_Directions_.
All of the entries should be restated word for word, but without their pictures.
>>>>>
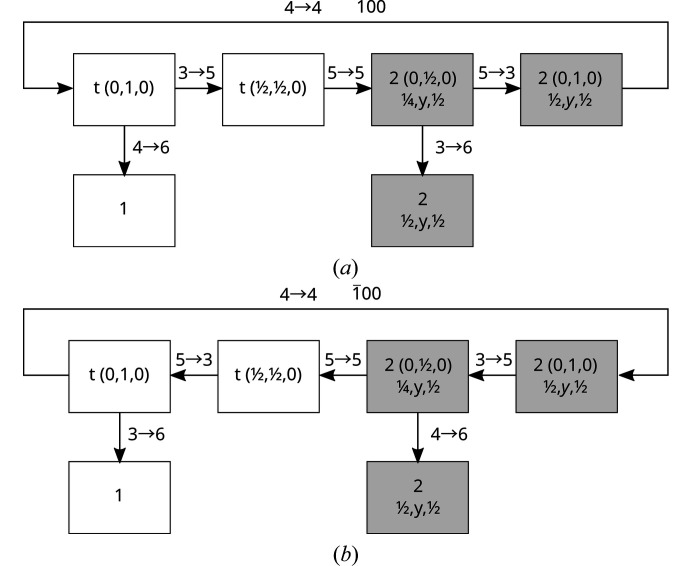
Directed quotient graphs of the hydrogen-bonding chains schematized in Fig. 10 ▸. Each node represents molecules and their equivalents by translation along n
a, . The orientations of molecules represented by white and gray nodes are related by a 2[010] rotation. Arrows represent hydrogen bonds and are labeled with the connected oxygen atoms. A voltage of 100 or  on top of an arrow means that the target node is related to the corresponding node in the 0 < x < 1 unit cell by the translation along a and −a, respectively.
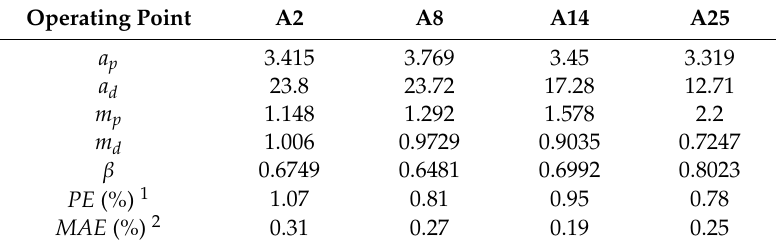
Table 4. Wiebe parameters and predictive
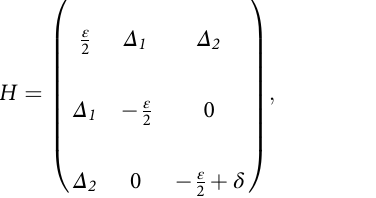
middle, and right dots, ( N L , N M , and N R ,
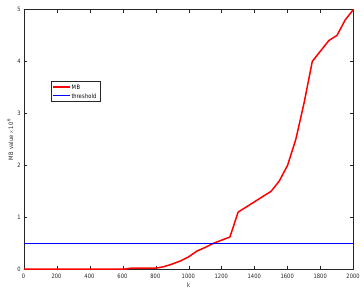
Figure 4. STUKF and MB -based detection for attenuation type fault.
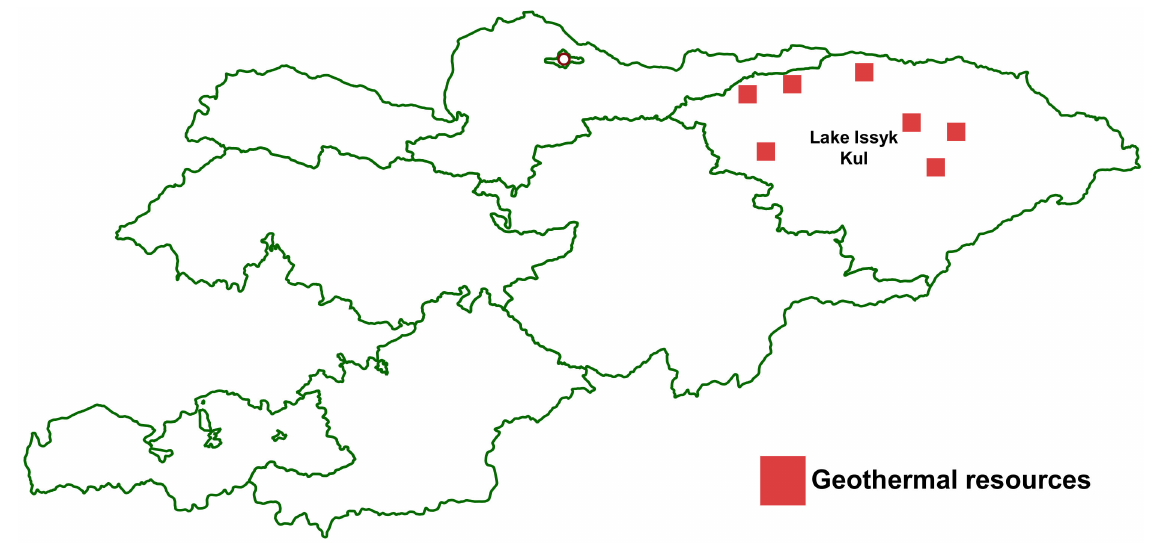
Figure 7. Geothermal resources available in Kyrgyzstan (data according to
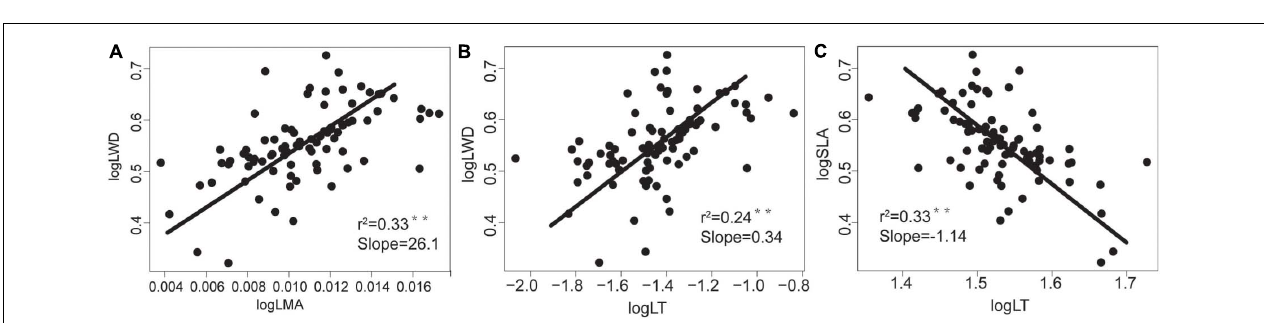
FIGURE 2 | The relationships between nutrient functional traits (N, P concentration) of tree species’ above- and belowground vegetative organs in the tropical cloud forest. The slope values and P -values for (A) RP-WP, (B) RP-LP, (C) RN-LN, and (D) RN-WN derived from SMA analyses. * and ** indicate significant correlations at the levels of P < 0.05 and P < 0.01, respectively.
<<<<<
_Finished exercise_.
Directed quotient graphs of the hydrogen-bonding chains schematized in Fig. 10 ▸. Each node represents molecules and their equivalents by translation along n
a, . The orientations of molecules represented by white and gray nodes are related by a 2[010] rotation. Arrows represent hydrogen bonds and are labeled with the connected oxygen atoms. A voltage of 100 or  on top of an arrow means that the target node is related to the corresponding node in the 0 < x < 1 unit cell by the translation along a and −a, respectively.
Table 4. Wiebe parameters and predictive
middle, and right dots, ( N L , N M , and N R ,
Figure 4. STUKF and MB -based detection for attenuation type fault.
Figure 7. Geothermal resources available in Kyrgyzstan (data according to
FIGURE 2 | The relationships between nutrient functional traits (N, P concentration) of tree species’ above- and belowground vegetative organs in the tropical cloud forest. The slope values and P -values for (A) RP-WP, (B) RP-LP, (C) RN-LN, and (D) RN-WN derived from SMA analyses. * and ** indicate significant correlations at the levels of P < 0.05 and P < 0.01, respectively.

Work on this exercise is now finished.